The improved results were largely due to an increase in sales volume (homesale transaction sides times average sale price) at the franchise (RFG) and company-owned (NRT) real estate services segments combined. Overall, Realogy’s first quarter sales volume increased 14 percent year-over-year. The first quarter of 2013 contained one less business day than the first quarter of 2012, which adversely impacted the results by about two percentage points. Specifically, RFG had a 9 percent increase in average home-sale price and a 6 percent increase in home-sale transaction sides year-over-year, while NRT had a 6 percent increase in average homesale price and a 5 percent increase in home-sale transaction sides during the first quarter.
“First quarter sales volume for RFG and NRT combined was at the top of the range we provided in February 2013,” says Richard A. Smith, Realogy’s chairman, chief executive officer and president. “On a national level, pricing continues to react to low inventory levels as demand is exceeding available supply. As anticipated for the spring selling season, inventory levels are starting to modestly increase. Consistent with the views we expressed in the first quarter, we remain confident in the strength of the housing recovery.”
“Based on the visibility we have into the coming months from our open contracts in February and March, we currently anticipate seeing sales volume percentage increases in the low- to mid-teens in the second quarter at the RFG and NRT segments combined,” said Anthony E. Hull, executive vice president chief financial officer and treasurer. “We will provide an update on second quarter 2013 driver trends when we hold our conference call in May.”

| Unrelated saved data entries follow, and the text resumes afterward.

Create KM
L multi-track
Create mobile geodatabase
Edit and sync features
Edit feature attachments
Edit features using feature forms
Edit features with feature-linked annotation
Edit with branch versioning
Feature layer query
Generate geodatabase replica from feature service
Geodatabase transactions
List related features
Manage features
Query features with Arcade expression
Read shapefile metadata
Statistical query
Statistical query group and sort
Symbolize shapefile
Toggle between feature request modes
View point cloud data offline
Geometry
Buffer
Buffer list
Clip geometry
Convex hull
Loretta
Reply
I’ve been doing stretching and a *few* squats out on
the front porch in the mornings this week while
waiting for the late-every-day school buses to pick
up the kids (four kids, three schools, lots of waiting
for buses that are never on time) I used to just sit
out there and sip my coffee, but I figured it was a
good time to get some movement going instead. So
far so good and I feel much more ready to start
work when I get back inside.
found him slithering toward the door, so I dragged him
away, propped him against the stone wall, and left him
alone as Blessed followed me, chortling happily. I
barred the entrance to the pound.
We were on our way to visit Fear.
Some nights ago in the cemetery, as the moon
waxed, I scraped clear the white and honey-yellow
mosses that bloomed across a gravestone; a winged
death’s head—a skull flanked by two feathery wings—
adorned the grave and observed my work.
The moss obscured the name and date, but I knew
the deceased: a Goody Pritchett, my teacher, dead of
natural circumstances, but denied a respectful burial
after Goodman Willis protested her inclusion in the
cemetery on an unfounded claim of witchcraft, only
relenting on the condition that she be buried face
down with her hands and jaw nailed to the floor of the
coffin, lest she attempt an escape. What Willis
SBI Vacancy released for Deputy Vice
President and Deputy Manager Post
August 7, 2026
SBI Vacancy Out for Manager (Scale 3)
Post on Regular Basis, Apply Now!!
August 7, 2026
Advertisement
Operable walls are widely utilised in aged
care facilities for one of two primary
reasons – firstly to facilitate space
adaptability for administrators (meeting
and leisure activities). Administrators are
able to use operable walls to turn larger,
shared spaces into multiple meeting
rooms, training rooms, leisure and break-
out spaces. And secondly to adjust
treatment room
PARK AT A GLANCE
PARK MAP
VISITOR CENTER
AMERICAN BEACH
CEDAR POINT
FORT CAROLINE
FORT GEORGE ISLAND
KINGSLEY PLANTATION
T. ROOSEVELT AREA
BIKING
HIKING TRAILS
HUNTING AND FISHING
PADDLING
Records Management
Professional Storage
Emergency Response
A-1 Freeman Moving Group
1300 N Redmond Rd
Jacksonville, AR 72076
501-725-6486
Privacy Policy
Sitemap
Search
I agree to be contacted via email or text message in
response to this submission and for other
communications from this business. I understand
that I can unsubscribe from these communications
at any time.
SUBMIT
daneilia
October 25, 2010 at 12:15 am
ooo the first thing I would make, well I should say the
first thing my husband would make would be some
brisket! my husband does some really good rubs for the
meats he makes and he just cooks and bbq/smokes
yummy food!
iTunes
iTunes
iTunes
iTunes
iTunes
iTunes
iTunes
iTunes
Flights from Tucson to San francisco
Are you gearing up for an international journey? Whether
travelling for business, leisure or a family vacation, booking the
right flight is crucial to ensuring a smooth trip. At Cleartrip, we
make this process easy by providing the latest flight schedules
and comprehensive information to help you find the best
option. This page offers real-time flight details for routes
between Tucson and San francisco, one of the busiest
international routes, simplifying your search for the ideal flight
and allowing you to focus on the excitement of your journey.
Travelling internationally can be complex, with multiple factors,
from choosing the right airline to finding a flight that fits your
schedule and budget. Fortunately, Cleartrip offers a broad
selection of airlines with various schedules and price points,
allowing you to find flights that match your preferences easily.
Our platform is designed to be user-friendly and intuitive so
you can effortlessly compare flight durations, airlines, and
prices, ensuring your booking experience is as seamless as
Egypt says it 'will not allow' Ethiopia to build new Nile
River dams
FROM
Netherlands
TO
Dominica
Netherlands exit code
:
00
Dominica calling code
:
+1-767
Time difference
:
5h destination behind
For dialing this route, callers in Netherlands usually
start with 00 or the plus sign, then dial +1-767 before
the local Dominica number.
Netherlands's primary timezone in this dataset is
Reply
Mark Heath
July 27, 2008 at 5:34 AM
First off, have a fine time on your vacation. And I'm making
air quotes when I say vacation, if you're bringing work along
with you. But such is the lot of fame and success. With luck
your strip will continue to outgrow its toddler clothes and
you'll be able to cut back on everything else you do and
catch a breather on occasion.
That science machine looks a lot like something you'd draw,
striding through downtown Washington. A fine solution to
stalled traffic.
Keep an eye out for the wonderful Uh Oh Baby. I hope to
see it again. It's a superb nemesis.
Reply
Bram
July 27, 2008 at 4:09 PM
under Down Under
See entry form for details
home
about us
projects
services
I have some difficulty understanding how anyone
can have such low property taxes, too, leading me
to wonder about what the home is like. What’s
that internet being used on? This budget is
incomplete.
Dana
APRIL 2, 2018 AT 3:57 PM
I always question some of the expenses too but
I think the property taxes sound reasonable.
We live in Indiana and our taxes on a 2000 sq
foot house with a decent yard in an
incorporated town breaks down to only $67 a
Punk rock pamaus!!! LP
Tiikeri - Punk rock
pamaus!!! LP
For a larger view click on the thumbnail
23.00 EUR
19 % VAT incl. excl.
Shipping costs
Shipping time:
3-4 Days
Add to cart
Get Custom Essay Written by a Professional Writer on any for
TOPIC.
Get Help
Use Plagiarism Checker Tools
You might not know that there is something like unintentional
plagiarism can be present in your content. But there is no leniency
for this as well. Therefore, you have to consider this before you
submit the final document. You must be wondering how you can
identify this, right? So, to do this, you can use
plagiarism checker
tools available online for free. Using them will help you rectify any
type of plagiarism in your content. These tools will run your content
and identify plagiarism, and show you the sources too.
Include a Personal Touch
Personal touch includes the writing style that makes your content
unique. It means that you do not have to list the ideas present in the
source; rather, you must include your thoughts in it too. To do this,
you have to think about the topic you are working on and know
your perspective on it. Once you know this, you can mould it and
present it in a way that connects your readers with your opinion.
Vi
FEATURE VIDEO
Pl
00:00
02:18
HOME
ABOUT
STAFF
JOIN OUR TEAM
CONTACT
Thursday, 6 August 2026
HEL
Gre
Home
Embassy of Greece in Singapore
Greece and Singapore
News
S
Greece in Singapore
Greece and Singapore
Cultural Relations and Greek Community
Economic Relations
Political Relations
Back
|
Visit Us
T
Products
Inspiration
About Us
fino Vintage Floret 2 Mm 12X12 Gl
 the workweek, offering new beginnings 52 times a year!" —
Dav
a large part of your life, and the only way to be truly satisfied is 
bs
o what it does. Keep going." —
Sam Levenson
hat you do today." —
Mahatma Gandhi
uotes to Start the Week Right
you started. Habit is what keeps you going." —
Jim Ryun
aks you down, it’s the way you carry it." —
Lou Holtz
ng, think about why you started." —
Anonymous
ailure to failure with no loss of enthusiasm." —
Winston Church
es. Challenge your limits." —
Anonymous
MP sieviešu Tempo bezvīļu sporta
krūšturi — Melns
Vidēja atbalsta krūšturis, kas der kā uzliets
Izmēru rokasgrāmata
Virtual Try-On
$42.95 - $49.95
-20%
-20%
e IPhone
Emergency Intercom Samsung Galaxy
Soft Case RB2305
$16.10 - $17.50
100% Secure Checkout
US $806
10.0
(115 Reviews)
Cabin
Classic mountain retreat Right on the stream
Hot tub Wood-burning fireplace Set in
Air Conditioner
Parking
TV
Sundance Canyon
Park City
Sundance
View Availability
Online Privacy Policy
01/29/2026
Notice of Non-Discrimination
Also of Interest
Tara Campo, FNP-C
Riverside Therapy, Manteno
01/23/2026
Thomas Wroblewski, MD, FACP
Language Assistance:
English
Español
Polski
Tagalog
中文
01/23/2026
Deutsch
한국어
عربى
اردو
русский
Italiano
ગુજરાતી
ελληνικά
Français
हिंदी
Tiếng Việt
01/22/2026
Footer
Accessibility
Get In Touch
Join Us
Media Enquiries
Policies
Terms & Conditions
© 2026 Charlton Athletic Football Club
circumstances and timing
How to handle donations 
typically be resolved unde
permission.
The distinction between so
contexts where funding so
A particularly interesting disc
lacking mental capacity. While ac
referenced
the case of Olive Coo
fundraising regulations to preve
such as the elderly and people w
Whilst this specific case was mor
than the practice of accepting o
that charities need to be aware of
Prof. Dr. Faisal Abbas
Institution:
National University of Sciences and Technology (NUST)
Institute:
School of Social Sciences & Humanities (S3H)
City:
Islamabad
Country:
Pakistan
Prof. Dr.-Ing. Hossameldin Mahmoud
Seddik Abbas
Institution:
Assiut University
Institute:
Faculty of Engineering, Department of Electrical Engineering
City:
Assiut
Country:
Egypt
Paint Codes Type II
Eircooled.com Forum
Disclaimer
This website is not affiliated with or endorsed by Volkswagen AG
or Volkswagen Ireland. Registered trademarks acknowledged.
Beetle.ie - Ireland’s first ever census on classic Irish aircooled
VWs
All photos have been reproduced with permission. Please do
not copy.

At March 31, 2013, the Company’s net debt was $4.1 billion, which included $135 million of borrowings under its revolving credit facility. As previously disclosed, the Company will redeem an aggregate of approximately $330 million of debt in the next two weeks, constituting all outstanding Senior Subordinated Notes and its 12 percent Senior Notes.
The preliminary estimate of the Company’s first quarter 2013 financial results presented in this release have not yet been finalized by management or reviewed by our independent registered public accounting firm. When the Company’s actual unaudited first quarter 2013 financial results are reported, they will be reviewed by our independent registered public accounting firm. Realogy’s actual first quarter 2013 financial results could vary materially from those included herein.